When making a mental inventory of the assets you expect to be included in your property division proceedings in Cranberry Township, you likely failed to include your 401k. Remember that the money used to fund your 401k comes largely from your income, which makes any contributions made to your account during your marriage subject to property division. Yet how can you share assets from your 401k with your ex-spouse without having to deal with those hefty early withdrawal penalties?
You could always try to avoid altogether having your 401k included amongst your marital assets. According to the 401k Help Center, the way to do this is to approach your ex-spouse with the proposal of your relinquishing your claim to a marital asset provided that they give up their interest in your 401k. This may work to their advantage if there is a certain marital asset they cover, yet be aware that the potential of added income earned from interest from their own 401k account may prompt them to reject such an idea.

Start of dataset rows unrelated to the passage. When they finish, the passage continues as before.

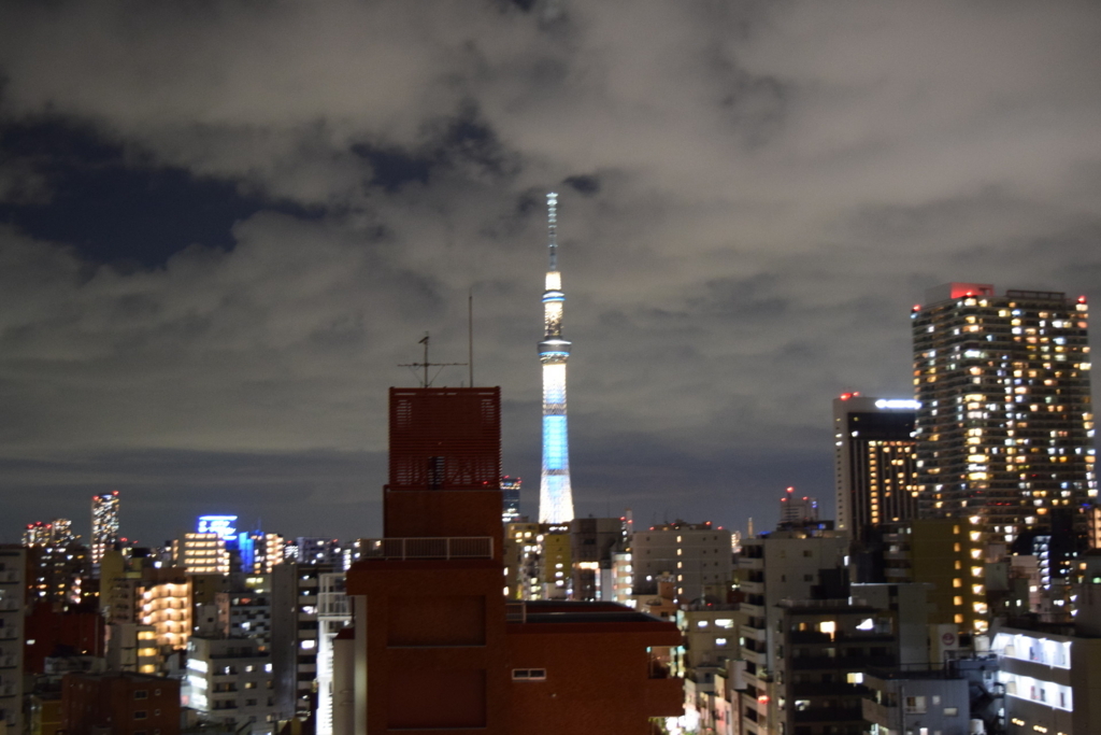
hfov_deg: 38.9
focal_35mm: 51
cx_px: 550
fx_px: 1560
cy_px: 368
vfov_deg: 26.5
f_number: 4.5
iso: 1600
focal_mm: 34
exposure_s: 1/2
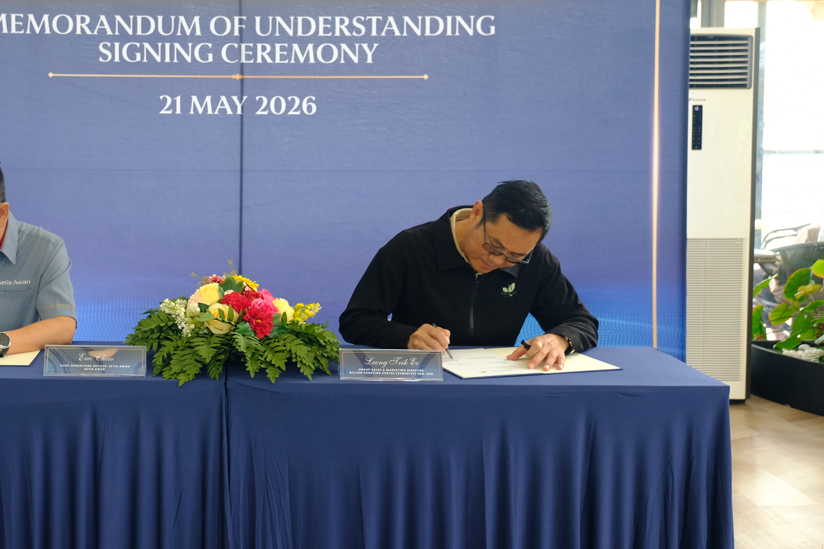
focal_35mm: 44
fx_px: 1007
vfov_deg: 30.1
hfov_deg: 43.3
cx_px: 221
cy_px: 157
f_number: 2.8
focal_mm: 19.4
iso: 400
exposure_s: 1/120
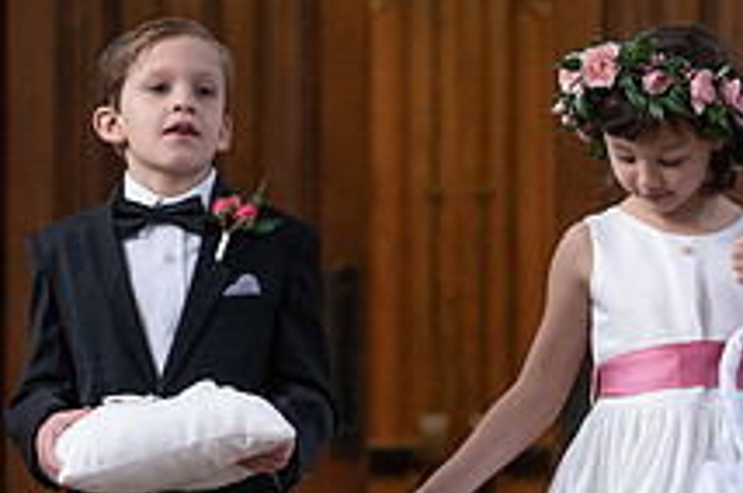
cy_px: 487
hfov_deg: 6.4
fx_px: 6594
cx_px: 364
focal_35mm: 320
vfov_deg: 4.3
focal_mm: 104
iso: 2000
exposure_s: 1/200
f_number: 4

If they insist on collecting their portion of your 401k contributions, you can disperse them in one of two ways. The first would be to roll their portion into their own retirement account. This would afford them the aforementioned benefit of earning interest on those funds. The other would be for them to cash out their portion in a single lump sum. Whereas such an action would normally invoke an early withdrawal penalty (if you have to reach the age of retirement), divorce is one of the few situations where you can withdraw from a 401k account without a penalty. Income tax must be paid on the dispersal, however. Thus, you should ensure that your agreement stipulates that your ex-spouse shoulders that expense should they withdraw their portion.